Last week I attended Strata, a conference organized by O’ Reilly and devoted to big data. I was a large conference (790 attendees) whose content included both technical talks and tutorials about the new generation of big data tools, e.g., Hadoop, Cassandra, visualization, as well presentations on big data business applications. The diversity and size of the audience and the reported business successes provided a strong indication of how important and popular the area of big data has become.
Big data is pervasive in many of the companies Trident has funded the last few years. We have invested in companies that generate and/or process big data, e.g., eXelate, Extole, HomeAway, Sojern, Turn, Xata, as well as companies that provide platforms for storing, managing and analyzing big data, .e.g., Acteea, Host Analytics, Pivotlink. We recognize that many of the companies we invest in the future will need to have competence in big data.
There is a big difference between big data and data warehousing stemming primarily from the nature of the data. Data warehousing was all about analyzing transactional data that was captured from enterprise applications such an ERP or POS system. In addition to the actual transactions, big data is about capturing, storing, managing and analyzing data about the behavior of transactions, i.e., what happens before and after a transaction. This has several implications. First it means that the captured data is less structured. It is easier to analyze a collection of purchasing transactions in order to try to identify a pattern, instead of analyzing a series of selections made across of set of web pages to establish a pattern of behavior. Second it implies that meaning must be extracted from events, e.g., the browsing activity prior to buying an item. To be effective in this more open-ended exploratory data analysis one has to break through the data silos that are typically found in enterprises and bring all available data to bear. It also means that one must be collecting all available data rather than trying to decide a priori which data to collect and keep.
Data science is becoming a field. Big data is eliminating the segregation between the people who manage the data, the people who analyze the data, and the people present/visualize the data. A good data scientist must be able to do all three, though, as I wrote last week, translating business requirements to a data problem and the resulting insights to business actions and value remain largely missing skills in data scientists. Good data scientists are in high demand, as indicated by the jobs being advertised at the conference and as reported at the conference by LinkedIn. They are expected to play a significant role on how their companies evolve. That’s not something we were used to hearing about data analysts who were always considered fixtures of the back office. I know because I started my career in data analysis.

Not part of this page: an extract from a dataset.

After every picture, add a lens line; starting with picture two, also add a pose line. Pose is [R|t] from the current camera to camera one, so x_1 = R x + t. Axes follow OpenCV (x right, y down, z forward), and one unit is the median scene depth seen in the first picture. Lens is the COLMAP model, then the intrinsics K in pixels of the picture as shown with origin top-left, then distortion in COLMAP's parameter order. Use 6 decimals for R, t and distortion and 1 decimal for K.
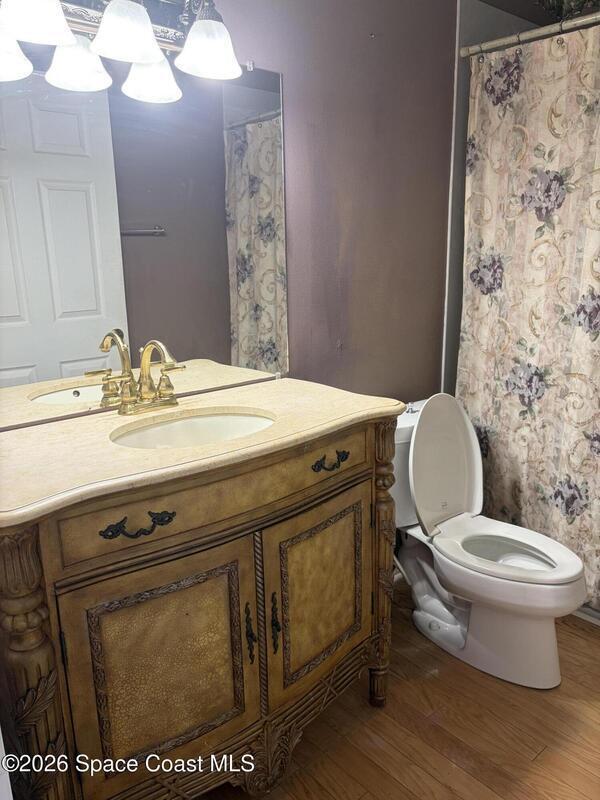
lens RADIAL K [[603.4, 0, 300.0], [0, 603.4, 404.8], [0, 0, 1]] dist [0.048483, -0.039333]
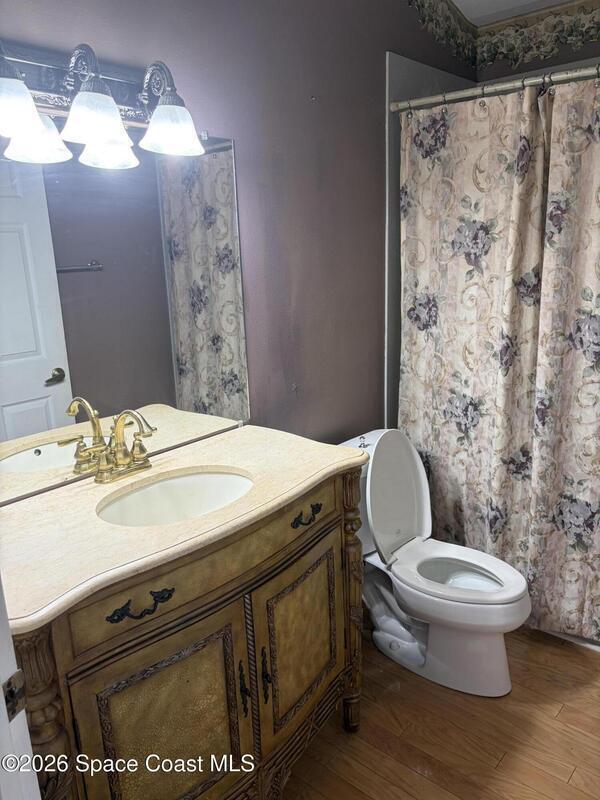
lens RADIAL K [[603.4, 0, 295.1], [0, 603.4, 402.8], [0, 0, 1]] dist [0.048483, -0.039333]
pose [[0.990055, -0.049777, 0.131582, -0.086265], [0.048279, 0.998728, 0.014556, -0.106066], [-0.132139, -0.008059, 0.991198, -0.048008]]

Corporations have a lot to learn about big data from consumer-oriented companies that generate, manage and analyze big data, e.g., Amazon, eBay, Facebook, Twitter, and LinkedIn to name a few. This is a reversal of sorts. In the mid 90s when I was with IBM I was running an organization that was devoted to building data warehouses and providing analytical tools and services to Global 1000 companies. At that time various companies, including many of the then nascent Internet companies, were trying to learn from the data warehousing and business intelligence practices of Walmart, Citibank, and First Data. Today such companies will do well by trying to understand and apply the big data techniques being developed by many internet and social media companies. One big difference is how such companies approach data stores. Traditional businesses see the enterprise data warehouse as storing the “single version of truth” about the data. Big data stores are viewed as containing multiple perspectives. Their contents must be analyzed with the right set of tools in order to gain a perspective about the problem at hand.
Talking to the conference’s attendees I got the impression that more companies than ever before are starting to view data as an invaluable asset and a potential key to their success. They are no longer intimidated by data volumes and are using the new generation of big data management and analysis tools to bring more data under their control.
Strata was a great conference that brought under one roof the leaders in big data thinking, and doing. It also showed that, though increasingly important, this is still a small community and in many respects its overall size has not changed since the time I was one of the analysts. We all need to find ways to accelerate the education and introduction to market of new data scientists. The ability of many companies to continuously innovate, become leaders, and remain in this position could largely depend on their ability to recruit data scientists who can effectively exploit their big data assets.